2019 yerel seçimlerinde hukuksuz bir şekilde tekrarlatılan İstanbul Büyükşehir Belediyesi seçimlerini bir kez daha ve büyük farkla kaybettikten sonra Cumhurbaşkanı Erdoğan, bu kez AKP’nin belediye meclisindeki çoğunluğunu işaret ederek “Bunlar neye dönmüş biliyor musun, bunlar topal ördek” demişti. Devletin her olanağının iktidar için seferber edildiği ve her türlü aracın devreye sokulduğu 2023 genel seçimlerinde ise, Erdoğan ve iktidar bloku (Cumhur İttifakı) oldukça tartışmalı bir “zafer” elde etmişti. Bu yüzden bu genel seçimlerden on ay sonra yapılan 31 Mart yerel seçimleri Erdoğan iktidarı için İstanbul başta kaybettiği yerleri geri alarak dayanaklarını arttırma ve buradan alınacak güçle ekonomik, siyasal ve askeri alandaki saldırılara hız verme bakımından önem taşıyordu. Özellikle ekonomik alanda işçi sınıfı ve emekçi halk kitlerinin yoksulluğunu daha da derinleştirecek olan ‘acı reçete’nin seçim sonrasına bekletildiği ve iç politikanın dizaynıyla da bağlantılı olarak Irak Kürdistan Bölgesi’ne yeni bir askeri harekatın hazırlığının yapıldığı biliniyordu. Ancak yerel seçimlerden Erdoğan’ın muhalefeti dağıtma ve saldırılarına alan açma beklentisinin tersi bir sonuç ortaya çıktı. Büyükşehirler başta olmak üzere ülkenin büyük bir bölümünde seçimleri kaybetmekle kalmayıp ana muhalefet partisi CHP’nin gerisinde bir oy alan iktidar, Erdoğan’ın kendi deyimi ile ‘topal ördek’ haline geldi.
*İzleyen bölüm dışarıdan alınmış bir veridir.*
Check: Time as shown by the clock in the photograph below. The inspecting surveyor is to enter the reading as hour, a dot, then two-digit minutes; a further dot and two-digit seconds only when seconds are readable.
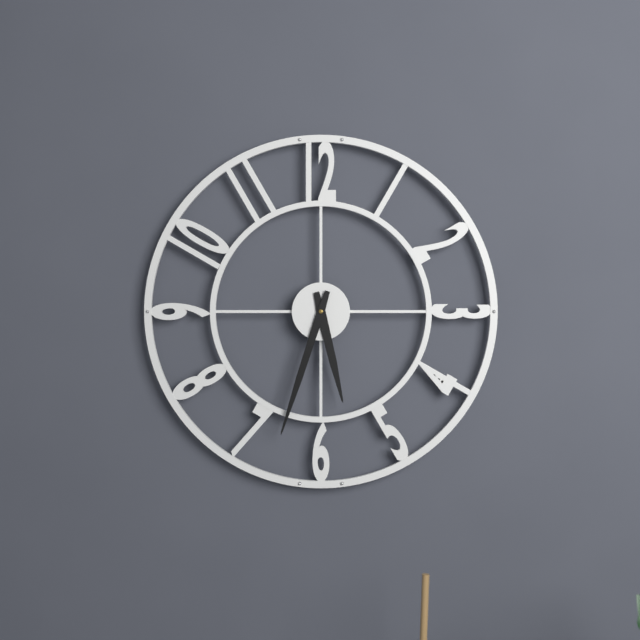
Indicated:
5.33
Yerel seçimler, genel seçimlerde de kendini kısmi olarak gösteren iktidar partisindeki erimenin devam ettiğini çarpıcı bir biçimde ortaya koydu. Bu noktada hem CHP’nin AKP’yi aşan bir oy alma başarısı göstermesine ve hem de Erbakan’ın Yeniden Refah Partisinin (YRP) yükselişine işaret etmek gerekiyor.
Özellikle genel seçim sürecinde Erdoğan, rakibi Kılıçdaroğlu’nun Dersimli bir Kürt ve Alevi olması üzerinden şoven-milliyetçi ve mezhepçi bir propagandayı merkeze koyan bir seçim çalışması yürütmüştü. Yerel seçimlerde CHP’nin yüzde 40’lara yaklaşan bir oy alması, din ve milliyetçilik üzerinden yaratılmaya çalışılan kamplaşmanın bu kez Erdoğan’ın istediği gibi bir etki yaratmadığını ve işçi-emekçi halk kitlelerinin tercihlerinde insanca yaşam taleplerinin (CHP’nin bu talepleri ne kadar karşılayabileceğinden bağımsız olarak) öne çıktığını gösteriyor.